My .txt file is in the form:
NAME 0.2 0.3
NAME2 0.8 0.1
Or in general its a string followed by 2 doubles
My struct is:
struct device {
char* name;
double interruptProbability, interruptTime, startTime, endTime;
} myDevice;
Now, I'm able to scan the lines in fine, but when it comes time to put them into my struct, something gets messed up. Here's how I'm doing the scanning:
char line[BUFSIZ];
while(fgets (line, BUFSIZ, devicesFile) != NULL){
struct device *d = &myDevice;
if(!isspace(*line)){
printf("String: %s \n", &line);
d->name = "success"; // for testing purposes
printf("device name before: %s \n", d[0]);
sscanf(line, "%s %f %f",&d->name, &d->interruptProbability, &d->interruptTime);
printf("device name after: %s \n", d[0]);
}
}
When I run this, it'll print off:
String: Disk 0.2 0.00005
device name before: success
before giving me a seg fault.
I ran GDB to test whats going on with the scan, and for whatever reason it puts in d->name a huge hex number that has (Address out of bounds) next to it.
any ideas?
Upvotes: 0
Views: 173
Reputation: 6743
You're sscanf-ing into a string literal. String literals are const char*s in C and C++, are are readonly, so sscanf will crash whilst trying to write to the string literal "success".
Upvotes: 0
Reputation: 63481
You can't scan a string into the pointer d->name
.
Not even after you assign it a constant value:
d->name = "success"; // for testing purposes
You need to allocate memory for it, or make it an array. You should be very careful using sscanf
to read strings. It might be better to use strtok
or just strchr
to find the first space and then copy the bytes out with strdup
.
char *next = strchr(line, ' ');
if( next != NULL ) {
*next++ = 0; // Terminate string and move to next token.
d->name = strdup(line); // Make a copy of tokenised string
// Read the floats - note you should check that the result is equal to 2.
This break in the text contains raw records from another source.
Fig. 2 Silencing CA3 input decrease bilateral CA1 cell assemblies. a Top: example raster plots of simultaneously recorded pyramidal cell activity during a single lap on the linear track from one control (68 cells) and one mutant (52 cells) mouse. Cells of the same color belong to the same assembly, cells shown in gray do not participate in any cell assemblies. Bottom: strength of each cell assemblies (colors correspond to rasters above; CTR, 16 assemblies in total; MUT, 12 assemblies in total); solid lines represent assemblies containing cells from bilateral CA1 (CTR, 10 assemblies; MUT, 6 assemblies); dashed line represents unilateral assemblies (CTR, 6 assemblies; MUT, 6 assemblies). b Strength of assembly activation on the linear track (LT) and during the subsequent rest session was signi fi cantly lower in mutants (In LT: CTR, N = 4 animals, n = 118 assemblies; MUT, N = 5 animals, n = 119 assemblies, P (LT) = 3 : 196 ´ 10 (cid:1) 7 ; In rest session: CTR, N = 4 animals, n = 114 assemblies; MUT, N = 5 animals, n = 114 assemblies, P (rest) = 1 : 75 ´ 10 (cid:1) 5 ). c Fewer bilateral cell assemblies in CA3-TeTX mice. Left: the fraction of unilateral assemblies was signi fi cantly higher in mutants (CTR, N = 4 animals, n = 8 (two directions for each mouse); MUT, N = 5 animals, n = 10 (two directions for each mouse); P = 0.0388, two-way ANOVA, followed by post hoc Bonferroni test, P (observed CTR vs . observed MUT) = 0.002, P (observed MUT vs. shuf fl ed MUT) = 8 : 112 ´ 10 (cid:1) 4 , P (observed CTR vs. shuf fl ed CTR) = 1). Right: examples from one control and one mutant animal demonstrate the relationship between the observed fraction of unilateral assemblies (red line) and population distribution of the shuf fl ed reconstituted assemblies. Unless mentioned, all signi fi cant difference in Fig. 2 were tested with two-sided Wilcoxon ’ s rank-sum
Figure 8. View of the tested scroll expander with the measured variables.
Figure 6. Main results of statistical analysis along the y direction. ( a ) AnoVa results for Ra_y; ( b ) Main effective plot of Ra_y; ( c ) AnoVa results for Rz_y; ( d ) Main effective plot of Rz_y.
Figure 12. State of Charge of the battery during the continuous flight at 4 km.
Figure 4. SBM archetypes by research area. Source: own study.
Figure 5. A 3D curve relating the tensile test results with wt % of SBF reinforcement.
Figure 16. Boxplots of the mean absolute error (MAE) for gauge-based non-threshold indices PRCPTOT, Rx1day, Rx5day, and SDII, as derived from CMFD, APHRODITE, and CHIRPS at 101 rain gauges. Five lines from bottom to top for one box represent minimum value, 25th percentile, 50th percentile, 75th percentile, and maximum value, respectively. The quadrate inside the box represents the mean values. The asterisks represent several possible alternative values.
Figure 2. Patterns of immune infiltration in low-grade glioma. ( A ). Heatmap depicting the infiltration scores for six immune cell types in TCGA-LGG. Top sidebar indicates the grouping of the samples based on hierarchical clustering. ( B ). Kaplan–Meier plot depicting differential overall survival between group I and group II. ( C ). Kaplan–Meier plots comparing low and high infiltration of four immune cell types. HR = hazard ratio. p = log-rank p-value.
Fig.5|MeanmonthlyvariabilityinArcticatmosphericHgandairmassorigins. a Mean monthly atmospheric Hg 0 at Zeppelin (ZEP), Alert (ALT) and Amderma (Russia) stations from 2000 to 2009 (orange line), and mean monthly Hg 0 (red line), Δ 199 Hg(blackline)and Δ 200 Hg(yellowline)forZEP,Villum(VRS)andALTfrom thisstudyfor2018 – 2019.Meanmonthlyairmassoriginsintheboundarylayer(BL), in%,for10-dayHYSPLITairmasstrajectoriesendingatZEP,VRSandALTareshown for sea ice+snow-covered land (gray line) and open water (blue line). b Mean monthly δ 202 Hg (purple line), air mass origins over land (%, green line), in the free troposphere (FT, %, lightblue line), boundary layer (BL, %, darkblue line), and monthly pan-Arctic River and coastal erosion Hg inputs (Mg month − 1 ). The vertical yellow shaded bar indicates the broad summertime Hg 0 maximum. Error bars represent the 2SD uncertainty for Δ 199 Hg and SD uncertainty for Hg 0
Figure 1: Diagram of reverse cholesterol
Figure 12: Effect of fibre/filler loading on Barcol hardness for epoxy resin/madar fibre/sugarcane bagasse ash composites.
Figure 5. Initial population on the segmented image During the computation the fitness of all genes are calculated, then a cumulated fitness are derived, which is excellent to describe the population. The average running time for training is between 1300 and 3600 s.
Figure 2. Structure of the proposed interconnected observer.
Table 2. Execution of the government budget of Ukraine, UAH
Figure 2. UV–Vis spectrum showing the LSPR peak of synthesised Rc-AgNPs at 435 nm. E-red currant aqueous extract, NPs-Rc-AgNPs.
count = sscanf(next, "%f %f", d->interruptProbability, d->interruptTime);
}
Upvotes: 0
Reputation: 2743
You are not allocating space for each of your char *name
. You need to add d->name = (char *)malloc(<length of the token>*sizeof(char)+1)
before your sscanf call.
Upvotes: 0
Reputation: 409442
It's because you're overwriting a literal string in the sscanf
call. d->name
points to a literal string, and those are read-only and of a fixed length (so if the string you try to get is longer than 7 character you also try to write beyond the end).
You need to either use an array for d->name
or allocate memory on the heap for it.